Solving Crosswords with Information Retrieval

Jworthy
3 min readDec 16, 2020

James Worthington

As a new crossword enthusiast, both as a solver and writer, I’ve become acquainted with some common trends among puzzles’ clues and answers. In order to accommodate the format, many words have become commonplace due to being short words with plenty of vowels or other common letters. To list a few examples, “EON”, “ASP”, and “MAO” are familiar terms to any who dabble in the world of crossword puzzles.

Seeing these commonalities, I was drawn towards the possibility of creating a system that could search for crossword answers based on the provided clue, and letter pattern of the word (i.e. “a five letter word starting with R”).

In order to undertake this task, I would need an adequate amount of relevant data. First and foremost, I collected crossword clues and answers from hundreds of previous New York Times crosswords. To augment this data, I also collected dictionary definitions, to ensure that my database had a plethora of words to select from. After all the proper parsing was said and done, I had over 450,000 words in my database, all paired with definitions and clues in previous crosswords. For a sample, let’s see the database entries for those three common crossword answers I mentioned before: eon, asp, and Mao.

To create a viable system, the program will need to be able to look at all relevant words, and see how well they match the user-provided clue. If the user entered A?? (Three-letter word starting with ‘A’) as the word’s pattern, and ‘Egyptian biter’ as the clue, then the program would only look at words of the appropriate length starting with ‘A’ and query their former clues and definitions to see how well they match the user-provided clue ‘Egyptian biter’.

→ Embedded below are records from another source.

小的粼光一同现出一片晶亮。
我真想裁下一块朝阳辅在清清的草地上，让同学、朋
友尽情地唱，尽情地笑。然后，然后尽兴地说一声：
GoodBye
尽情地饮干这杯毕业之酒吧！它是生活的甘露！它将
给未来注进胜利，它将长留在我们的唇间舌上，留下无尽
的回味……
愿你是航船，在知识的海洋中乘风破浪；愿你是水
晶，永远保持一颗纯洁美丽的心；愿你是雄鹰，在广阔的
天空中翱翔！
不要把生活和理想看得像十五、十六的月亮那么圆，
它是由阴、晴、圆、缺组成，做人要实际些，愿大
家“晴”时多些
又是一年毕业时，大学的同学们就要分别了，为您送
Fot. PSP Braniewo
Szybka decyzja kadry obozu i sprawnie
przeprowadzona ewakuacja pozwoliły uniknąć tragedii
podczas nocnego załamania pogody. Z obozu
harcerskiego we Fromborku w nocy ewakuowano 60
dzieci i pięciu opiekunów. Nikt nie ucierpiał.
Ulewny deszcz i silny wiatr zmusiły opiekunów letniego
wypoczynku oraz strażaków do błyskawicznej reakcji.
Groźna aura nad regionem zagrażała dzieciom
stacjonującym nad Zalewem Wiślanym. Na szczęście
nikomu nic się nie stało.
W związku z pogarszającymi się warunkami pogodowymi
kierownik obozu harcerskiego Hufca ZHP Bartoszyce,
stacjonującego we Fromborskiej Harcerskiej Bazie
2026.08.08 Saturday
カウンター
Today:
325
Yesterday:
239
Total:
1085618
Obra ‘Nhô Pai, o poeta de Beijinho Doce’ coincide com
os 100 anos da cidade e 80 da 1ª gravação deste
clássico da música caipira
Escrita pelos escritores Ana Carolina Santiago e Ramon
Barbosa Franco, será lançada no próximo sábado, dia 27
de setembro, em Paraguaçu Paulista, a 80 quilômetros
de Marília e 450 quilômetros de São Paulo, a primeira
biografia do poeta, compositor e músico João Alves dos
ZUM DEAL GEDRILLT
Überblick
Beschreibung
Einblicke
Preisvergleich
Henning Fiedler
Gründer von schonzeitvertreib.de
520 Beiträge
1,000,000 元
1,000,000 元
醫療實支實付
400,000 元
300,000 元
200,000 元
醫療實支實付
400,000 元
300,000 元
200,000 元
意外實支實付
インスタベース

Naively, we can just check for the presence of the words ‘Egyptian’ and ‘biter’ in the previous clues, and the word that has the most matches is our best suggestion. Of course, this has a number of obvious limitations. Variants of the words in the user-provided clue (‘Egypt’ instead of ‘Egyptian’ or ‘bites’ instead of ‘biter’) would not contribute towards the relevance score of the target word. To solve for this issue, I use spaCy’s word similarity functionality to determine how similar two texts are. Without getting into details, this will allow us to determine how similar to terms are in a much more robust manner. Synonyms have high similarity scores, as do different tenses and pluralities of the same word, which allows for more accurate determinations of whether a word is relevant or not.

Using this method, our system returns ‘ASP’ as its top suggestion for the provided clue. When tested on clues from real crossword puzzles, not included in the database, the program returns the correct answer in its top ten suggestions 49.35% of the time, or 64.29% of the time if one letter in the word’s pattern is provided, a common case when solving crosswords.

Of course, the joy of crosswords is not in finishing them, but in figuring out cryptic clues to intersecting answers. Moving forward, this program is an interesting exercise in the underlying structure of crosswords, but I wouldn’t plan on using it to help solve them. Nonetheless, we were able to leverage past data and similarity measurements to solve an interesting problem in the realm of information retrieval.